Over the years, the hotel has attracted many famous visitors including the likes of Ernest Hemingway, Agatha Christie and Alfred Hitchcock. Perhaps one of the most famous anecdotes linked to the property relates to the famous detective novel ‘Murder on the Orient Express,’ which was written by English crime novelist Agatha Christie in 1934. Agatha is said to have fulfilled a lifelong dream when she took the train from Turkey to Iraq and it was during this journey she was inspired to write the book. Adding to the property’s mystique, legend has it, the novel was actually penned in room 411.
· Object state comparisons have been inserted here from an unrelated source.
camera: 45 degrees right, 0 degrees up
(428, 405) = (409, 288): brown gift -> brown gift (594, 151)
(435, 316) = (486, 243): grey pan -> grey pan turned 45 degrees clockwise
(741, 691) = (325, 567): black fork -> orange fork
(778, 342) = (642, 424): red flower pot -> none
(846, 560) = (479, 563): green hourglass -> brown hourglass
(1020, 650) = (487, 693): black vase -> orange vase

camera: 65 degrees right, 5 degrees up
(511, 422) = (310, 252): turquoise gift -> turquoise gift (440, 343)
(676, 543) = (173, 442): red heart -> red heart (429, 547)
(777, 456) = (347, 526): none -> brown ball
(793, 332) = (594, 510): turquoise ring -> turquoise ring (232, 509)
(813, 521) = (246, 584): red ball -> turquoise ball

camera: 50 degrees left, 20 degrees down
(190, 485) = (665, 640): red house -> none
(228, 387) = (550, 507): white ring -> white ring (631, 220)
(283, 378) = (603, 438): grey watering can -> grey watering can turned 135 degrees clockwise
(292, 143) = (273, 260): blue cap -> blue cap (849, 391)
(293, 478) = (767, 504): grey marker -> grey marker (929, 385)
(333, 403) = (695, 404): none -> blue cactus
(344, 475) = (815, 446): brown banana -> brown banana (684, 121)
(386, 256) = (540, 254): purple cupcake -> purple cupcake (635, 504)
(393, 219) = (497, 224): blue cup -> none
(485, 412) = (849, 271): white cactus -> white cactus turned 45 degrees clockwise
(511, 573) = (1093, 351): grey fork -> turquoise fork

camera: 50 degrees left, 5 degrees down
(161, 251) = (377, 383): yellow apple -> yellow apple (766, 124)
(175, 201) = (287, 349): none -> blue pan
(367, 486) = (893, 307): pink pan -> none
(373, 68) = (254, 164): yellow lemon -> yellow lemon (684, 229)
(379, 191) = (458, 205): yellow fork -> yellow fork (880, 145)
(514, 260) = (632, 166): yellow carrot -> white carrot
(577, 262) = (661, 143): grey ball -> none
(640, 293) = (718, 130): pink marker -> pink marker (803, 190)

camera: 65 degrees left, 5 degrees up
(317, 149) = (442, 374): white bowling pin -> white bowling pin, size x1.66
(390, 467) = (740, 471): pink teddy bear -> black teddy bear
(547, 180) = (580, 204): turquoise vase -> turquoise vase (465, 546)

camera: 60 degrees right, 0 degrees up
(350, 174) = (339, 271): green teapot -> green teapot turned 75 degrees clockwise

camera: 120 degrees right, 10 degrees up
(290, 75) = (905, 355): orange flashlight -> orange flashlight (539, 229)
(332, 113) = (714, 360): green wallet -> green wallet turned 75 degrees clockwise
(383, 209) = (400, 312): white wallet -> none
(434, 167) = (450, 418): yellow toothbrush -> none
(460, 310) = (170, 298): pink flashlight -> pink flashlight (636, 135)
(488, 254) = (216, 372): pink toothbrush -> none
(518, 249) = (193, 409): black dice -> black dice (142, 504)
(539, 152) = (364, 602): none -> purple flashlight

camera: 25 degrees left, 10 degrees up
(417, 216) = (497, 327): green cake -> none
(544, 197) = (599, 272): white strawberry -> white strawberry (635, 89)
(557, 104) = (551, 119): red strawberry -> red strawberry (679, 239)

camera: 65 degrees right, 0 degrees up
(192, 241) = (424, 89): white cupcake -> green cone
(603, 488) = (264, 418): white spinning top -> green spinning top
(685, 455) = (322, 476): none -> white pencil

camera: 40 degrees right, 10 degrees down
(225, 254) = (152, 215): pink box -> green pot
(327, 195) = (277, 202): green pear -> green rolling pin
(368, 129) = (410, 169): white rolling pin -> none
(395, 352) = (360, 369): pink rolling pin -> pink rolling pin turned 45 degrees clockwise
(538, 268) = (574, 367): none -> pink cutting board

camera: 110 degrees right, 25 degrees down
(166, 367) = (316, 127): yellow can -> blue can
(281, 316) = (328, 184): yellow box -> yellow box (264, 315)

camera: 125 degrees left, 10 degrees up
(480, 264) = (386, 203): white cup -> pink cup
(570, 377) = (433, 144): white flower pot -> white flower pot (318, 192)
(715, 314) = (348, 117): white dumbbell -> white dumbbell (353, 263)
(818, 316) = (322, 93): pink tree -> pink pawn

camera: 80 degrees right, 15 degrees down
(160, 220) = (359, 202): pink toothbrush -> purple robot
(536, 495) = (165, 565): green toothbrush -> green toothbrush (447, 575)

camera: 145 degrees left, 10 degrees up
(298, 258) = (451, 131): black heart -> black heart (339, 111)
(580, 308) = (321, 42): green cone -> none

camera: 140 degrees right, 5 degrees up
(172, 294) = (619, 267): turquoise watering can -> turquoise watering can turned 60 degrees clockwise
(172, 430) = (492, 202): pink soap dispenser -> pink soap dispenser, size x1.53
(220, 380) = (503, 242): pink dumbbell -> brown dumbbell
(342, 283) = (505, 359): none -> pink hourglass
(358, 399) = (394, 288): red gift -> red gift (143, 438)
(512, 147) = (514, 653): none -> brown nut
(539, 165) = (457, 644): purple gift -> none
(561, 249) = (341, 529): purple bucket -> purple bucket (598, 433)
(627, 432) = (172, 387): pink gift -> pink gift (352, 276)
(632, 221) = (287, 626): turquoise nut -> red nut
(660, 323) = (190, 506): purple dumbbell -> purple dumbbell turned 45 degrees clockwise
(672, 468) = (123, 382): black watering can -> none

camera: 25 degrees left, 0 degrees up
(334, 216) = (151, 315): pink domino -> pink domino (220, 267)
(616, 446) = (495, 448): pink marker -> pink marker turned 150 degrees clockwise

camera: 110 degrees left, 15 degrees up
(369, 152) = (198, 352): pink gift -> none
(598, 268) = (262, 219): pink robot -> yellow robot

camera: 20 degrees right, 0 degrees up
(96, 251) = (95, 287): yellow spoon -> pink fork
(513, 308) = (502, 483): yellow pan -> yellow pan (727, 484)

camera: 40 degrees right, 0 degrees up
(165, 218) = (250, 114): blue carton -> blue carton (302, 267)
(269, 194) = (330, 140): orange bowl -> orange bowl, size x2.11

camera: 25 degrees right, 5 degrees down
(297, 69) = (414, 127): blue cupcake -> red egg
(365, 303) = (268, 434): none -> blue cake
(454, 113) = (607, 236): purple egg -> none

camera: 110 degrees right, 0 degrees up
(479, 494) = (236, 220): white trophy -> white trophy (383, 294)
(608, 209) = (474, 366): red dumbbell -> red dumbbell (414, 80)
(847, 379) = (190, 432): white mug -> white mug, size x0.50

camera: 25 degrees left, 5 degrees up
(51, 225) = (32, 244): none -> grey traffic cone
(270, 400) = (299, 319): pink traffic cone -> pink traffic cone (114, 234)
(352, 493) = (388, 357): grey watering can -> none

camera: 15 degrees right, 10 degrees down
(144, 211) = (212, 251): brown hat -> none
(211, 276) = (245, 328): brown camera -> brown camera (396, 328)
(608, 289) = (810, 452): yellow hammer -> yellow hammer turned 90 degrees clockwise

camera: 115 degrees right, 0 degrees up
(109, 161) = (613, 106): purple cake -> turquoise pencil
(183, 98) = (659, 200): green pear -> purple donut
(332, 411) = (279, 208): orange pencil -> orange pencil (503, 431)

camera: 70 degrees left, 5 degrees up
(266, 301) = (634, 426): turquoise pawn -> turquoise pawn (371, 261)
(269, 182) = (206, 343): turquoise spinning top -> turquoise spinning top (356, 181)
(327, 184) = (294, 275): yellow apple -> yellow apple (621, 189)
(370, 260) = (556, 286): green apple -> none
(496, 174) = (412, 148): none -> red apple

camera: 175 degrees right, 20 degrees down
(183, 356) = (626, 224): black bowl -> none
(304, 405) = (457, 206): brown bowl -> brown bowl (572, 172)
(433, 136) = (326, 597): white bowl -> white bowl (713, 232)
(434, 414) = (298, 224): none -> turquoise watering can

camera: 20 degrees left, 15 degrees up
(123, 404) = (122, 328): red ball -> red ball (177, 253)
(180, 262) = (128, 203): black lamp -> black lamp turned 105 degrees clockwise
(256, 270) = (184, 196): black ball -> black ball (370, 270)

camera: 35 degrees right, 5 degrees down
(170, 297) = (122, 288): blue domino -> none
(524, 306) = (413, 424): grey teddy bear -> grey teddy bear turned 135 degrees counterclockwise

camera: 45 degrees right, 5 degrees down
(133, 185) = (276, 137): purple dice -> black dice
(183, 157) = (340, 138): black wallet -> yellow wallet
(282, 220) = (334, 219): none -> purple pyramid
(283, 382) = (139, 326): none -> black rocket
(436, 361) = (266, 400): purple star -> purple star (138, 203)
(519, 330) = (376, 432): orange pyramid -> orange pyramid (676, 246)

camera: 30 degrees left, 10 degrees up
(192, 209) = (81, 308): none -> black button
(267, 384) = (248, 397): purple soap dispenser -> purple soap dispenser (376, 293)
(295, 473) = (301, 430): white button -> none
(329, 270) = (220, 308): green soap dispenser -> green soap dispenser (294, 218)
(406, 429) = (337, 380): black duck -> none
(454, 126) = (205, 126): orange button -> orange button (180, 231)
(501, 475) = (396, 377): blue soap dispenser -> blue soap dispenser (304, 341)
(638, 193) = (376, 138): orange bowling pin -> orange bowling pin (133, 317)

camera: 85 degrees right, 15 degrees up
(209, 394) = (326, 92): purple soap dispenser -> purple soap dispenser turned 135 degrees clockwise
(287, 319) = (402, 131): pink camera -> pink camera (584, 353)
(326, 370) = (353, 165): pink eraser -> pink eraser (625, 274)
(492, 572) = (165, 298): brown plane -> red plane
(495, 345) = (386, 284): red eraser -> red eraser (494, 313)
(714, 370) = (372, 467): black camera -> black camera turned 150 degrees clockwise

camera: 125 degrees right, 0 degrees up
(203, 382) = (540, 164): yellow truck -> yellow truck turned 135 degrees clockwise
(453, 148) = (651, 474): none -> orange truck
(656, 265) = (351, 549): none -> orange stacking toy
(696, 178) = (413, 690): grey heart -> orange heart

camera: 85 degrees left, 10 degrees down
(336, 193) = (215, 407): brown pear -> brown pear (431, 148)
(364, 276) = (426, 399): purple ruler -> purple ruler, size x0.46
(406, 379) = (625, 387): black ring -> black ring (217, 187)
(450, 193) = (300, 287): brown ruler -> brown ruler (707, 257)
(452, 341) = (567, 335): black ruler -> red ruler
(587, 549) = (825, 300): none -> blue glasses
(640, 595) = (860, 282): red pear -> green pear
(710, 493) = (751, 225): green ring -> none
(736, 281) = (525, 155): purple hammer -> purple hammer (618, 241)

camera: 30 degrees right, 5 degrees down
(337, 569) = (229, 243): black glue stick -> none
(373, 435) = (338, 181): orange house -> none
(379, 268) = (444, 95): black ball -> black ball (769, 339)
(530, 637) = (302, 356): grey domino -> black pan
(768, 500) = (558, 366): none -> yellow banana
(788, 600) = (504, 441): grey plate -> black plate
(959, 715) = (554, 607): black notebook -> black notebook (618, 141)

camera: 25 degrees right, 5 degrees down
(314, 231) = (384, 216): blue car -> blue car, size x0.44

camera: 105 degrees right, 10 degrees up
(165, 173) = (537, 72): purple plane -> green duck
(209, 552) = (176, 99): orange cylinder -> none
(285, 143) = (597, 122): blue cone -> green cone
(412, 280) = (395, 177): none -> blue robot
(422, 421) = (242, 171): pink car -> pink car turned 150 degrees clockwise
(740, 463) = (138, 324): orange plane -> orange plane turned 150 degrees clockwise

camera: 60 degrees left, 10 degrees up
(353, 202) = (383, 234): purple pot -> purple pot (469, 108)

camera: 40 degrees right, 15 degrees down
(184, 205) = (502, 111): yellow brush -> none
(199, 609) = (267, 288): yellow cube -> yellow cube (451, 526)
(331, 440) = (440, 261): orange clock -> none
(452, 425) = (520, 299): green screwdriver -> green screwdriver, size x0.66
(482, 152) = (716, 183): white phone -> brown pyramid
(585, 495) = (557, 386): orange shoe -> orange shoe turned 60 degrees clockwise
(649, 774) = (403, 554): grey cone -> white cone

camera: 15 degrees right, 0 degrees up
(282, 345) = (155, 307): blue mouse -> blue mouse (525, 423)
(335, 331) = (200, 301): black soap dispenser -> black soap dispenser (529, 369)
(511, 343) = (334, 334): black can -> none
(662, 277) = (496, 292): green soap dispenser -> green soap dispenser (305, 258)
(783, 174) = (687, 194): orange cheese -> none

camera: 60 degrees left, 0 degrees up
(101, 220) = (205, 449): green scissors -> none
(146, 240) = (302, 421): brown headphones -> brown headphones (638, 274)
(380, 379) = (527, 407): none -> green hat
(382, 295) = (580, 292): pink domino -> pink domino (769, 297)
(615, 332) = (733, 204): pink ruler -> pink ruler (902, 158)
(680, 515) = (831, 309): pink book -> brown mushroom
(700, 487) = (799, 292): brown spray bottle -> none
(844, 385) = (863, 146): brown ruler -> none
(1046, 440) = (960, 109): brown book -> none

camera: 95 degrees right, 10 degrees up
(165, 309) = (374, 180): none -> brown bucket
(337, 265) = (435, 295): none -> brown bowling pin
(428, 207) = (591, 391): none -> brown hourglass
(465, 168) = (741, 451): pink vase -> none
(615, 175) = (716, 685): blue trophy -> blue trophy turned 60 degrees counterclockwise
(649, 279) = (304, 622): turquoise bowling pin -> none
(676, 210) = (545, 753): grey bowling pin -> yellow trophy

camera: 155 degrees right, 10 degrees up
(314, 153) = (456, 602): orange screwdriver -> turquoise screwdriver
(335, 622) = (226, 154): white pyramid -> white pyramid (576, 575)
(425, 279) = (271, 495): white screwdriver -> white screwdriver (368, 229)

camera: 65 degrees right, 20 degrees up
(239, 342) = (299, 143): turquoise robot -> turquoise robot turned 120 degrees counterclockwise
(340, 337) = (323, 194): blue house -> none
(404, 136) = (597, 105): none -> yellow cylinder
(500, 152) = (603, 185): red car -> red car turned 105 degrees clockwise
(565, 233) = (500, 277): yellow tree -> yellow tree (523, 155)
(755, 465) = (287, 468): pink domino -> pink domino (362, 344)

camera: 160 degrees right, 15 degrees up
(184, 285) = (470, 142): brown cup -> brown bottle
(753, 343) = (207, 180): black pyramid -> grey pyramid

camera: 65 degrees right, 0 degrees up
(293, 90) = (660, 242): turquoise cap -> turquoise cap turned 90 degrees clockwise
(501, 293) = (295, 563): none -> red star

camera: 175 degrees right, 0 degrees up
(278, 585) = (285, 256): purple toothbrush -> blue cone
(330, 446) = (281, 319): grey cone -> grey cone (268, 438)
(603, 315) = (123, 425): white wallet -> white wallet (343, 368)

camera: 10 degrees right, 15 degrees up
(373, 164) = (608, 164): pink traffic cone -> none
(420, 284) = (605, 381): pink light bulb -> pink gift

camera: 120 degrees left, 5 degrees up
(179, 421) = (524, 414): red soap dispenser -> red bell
This room was re-named after the author and is a must stay for anyone who enjoys intrigue and mystery. Fans can also dine at the hotel’s Agatha restaurant which draws influence from three of the most famous stops on the Orient Express, offering the finest in French, Italian and Turkish cuisines, expertly prepared by a team of master chefs.
The city of Pera
Pera was traditionally known as the European part of Istanbul and it became the first port of call for passengers on the Paris to Baghdad railway route. Some travellers would stop at Constantinople to change trains while others would disembark to explore Pera and disappear to explore its narrow streets. Some went straight to the Pera Palace Hotel which gained a reputation as place of elegance and style. The book by Andreas Augustin ‘The Most Famous Hotels in the World,’ details many interesting facts about the hotel’s past. The plot of land where today’s hotel stands was apparently bought by three Armenian traders in 1879. Despite the fact the site was left untouched for a decade, its position overlooking the Golden Horn, the hills of Stamboul, mosques and the waters of the Marmara Sea meant it had enormous potential. In 1891, planning for the hotel began, a year later, building works started and soon after that, the palace on the hills of Pera was born.
The East and West
Augustin’s book also notes that years ago the hotel acted as an invisible gateway for those making the transition between the East and West. It was here that travellers drifted seamlessly from Occident to Orient and it was considered to be the last stop offering Continental hospitality en route to the East. For those travelling in the opposite direction, returning from archaeological excavations in Nineveh or the oil rich kingdoms of the desert, via the Baghdad-to-Istanbul line, Pera Palace offered a return to more familiar western civilisation. Nowadays, the light lobby continues to welcome guests from all over the world who, once inside, leave the bustling city behind. Popular spots include the Patisserie de Pera, a favourite place for tea and cakes and the Kubbeli Saloon Tea Lounge, the venue for traditional afternoon tea. The library’s dining table concept allows guests to adapt the space to their needs, whether they want to work, read or relax and enjoy refreshments. All three venues have been re-vamped by Anouska Hempel, the ‘Queen of Decoration’ whose innovations reflect the dynamism and energy of the city.